(SUPPLIED MATERIAL)
--------------------------------

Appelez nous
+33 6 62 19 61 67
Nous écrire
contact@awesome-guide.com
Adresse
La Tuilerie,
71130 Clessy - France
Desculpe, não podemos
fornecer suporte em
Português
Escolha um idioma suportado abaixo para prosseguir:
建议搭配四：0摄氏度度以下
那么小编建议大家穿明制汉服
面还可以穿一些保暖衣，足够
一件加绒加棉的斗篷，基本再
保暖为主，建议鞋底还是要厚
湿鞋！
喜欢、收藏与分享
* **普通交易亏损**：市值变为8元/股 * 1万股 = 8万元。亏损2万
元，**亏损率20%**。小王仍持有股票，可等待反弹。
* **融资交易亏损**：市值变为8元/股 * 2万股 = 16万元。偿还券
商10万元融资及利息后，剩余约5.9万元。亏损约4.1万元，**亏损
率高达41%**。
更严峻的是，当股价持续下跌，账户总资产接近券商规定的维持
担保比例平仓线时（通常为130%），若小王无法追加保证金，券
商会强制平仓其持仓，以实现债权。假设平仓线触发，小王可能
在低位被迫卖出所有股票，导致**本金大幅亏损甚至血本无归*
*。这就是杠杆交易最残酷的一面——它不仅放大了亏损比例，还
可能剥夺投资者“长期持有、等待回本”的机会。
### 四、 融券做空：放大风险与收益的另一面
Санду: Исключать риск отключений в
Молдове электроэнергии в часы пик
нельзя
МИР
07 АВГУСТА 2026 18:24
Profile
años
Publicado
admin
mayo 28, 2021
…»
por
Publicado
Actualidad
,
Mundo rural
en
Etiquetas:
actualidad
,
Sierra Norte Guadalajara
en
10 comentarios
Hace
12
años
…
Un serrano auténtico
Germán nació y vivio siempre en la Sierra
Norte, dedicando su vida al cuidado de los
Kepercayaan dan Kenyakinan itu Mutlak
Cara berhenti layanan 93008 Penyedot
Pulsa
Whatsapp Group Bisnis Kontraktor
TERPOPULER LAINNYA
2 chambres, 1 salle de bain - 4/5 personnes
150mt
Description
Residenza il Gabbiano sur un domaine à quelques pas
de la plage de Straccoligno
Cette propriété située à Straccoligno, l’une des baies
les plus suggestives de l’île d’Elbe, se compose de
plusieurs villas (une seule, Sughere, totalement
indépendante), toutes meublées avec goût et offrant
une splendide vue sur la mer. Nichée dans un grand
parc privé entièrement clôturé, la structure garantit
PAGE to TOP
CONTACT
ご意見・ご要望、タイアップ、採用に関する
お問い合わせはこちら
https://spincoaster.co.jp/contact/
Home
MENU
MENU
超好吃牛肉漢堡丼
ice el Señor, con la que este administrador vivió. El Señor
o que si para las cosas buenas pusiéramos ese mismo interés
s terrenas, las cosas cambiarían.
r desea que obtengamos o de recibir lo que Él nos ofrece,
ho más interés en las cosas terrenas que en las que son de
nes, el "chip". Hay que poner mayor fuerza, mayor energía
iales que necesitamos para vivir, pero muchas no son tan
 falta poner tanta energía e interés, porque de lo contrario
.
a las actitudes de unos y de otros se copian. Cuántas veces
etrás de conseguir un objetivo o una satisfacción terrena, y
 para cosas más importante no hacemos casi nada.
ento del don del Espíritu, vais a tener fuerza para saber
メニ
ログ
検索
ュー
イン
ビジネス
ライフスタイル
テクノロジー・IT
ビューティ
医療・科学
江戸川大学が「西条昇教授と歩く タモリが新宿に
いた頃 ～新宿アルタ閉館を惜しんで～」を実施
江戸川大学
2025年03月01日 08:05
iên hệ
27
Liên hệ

--------------------------------

(HOW TO COMPLETE THIS TASK) Copy out the text of each item above word for word, keeping every line as it appears.

(TASK RESPONSE)
Appelez nous
+33 6 62 19 61 67
Nous écrire
contact@awesome-guide.com
Adresse
La Tuilerie,
71130 Clessy - France
Desculpe, não podemos
fornecer suporte em
Português
Escolha um idioma suportado abaixo para prosseguir:
建议搭配四：0摄氏度度以下
那么小编建议大家穿明制汉服
面还可以穿一些保暖衣，足够
一件加绒加棉的斗篷，基本再
保暖为主，建议鞋底还是要厚
湿鞋！
喜欢、收藏与分享
* **普通交易亏损**：市值变为8元/股 * 1万股 = 8万元。亏损2万
元，**亏损率20%**。小王仍持有股票，可等待反弹。
* **融资交易亏损**：市值变为8元/股 * 2万股 = 16万元。偿还券
商10万元融资及利息后，剩余约5.9万元。亏损约4.1万元，**亏损
率高达41%**。
更严峻的是，当股价持续下跌，账户总资产接近券商规定的维持
担保比例平仓线时（通常为130%），若小王无法追加保证金，券
商会强制平仓其持仓，以实现债权。假设平仓线触发，小王可能
在低位被迫卖出所有股票，导致**本金大幅亏损甚至血本无归*
*。这就是杠杆交易最残酷的一面——它不仅放大了亏损比例，还
可能剥夺投资者“长期持有、等待回本”的机会。
### 四、 融券做空：放大风险与收益的另一面
Санду: Исключать риск отключений в
Молдове электроэнергии в часы пик
нельзя
МИР
07 АВГУСТА 2026 18:24
Profile
años
Publicado
admin
mayo 28, 2021
…»
por
Publicado
Actualidad
,
Mundo rural
en
Etiquetas:
actualidad
,
Sierra Norte Guadalajara
en
10 comentarios
Hace
12
años
…
Un serrano auténtico
Germán nació y vivio siempre en la Sierra
Norte, dedicando su vida al cuidado de los
Kepercayaan dan Kenyakinan itu Mutlak
Cara berhenti layanan 93008 Penyedot
Pulsa
Whatsapp Group Bisnis Kontraktor
TERPOPULER LAINNYA
2 chambres, 1 salle de bain - 4/5 personnes
150mt
Description
Residenza il Gabbiano sur un domaine à quelques pas
de la plage de Straccoligno
Cette propriété située à Straccoligno, l’une des baies
les plus suggestives de l’île d’Elbe, se compose de
plusieurs villas (une seule, Sughere, totalement
indépendante), toutes meublées avec goût et offrant
une splendide vue sur la mer. Nichée dans un grand
parc privé entièrement clôturé, la structure garantit
PAGE to TOP
CONTACT
ご意見・ご要望、タイアップ、採用に関する
お問い合わせはこちら
https://spincoaster.co.jp/contact/
Home
MENU
MENU
超好吃牛肉漢堡丼
ice el Señor, con la que este administrador vivió. El Señor
o que si para las cosas buenas pusiéramos ese mismo interés
s terrenas, las cosas cambiarían.
r desea que obtengamos o de recibir lo que Él nos ofrece,
ho más interés en las cosas terrenas que en las que son de
nes, el "chip". Hay que poner mayor fuerza, mayor energía
iales que necesitamos para vivir, pero muchas no son tan
 falta poner tanta energía e interés, porque de lo contrario
.
a las actitudes de unos y de otros se copian. Cuántas veces
etrás de conseguir un objetivo o una satisfacción terrena, y
 para cosas más importante no hacemos casi nada.
ento del don del Espíritu, vais a tener fuerza para saber
メニ
ログ
検索
ュー
イン
ビジネス
ライフスタイル
テクノロジー・IT
ビューティ
医療・科学
江戸川大学が「西条昇教授と歩く タモリが新宿に
いた頃 ～新宿アルタ閉館を惜しんで～」を実施
江戸川大学
2025年03月01日 08:05
iên hệ
27
Liên hệ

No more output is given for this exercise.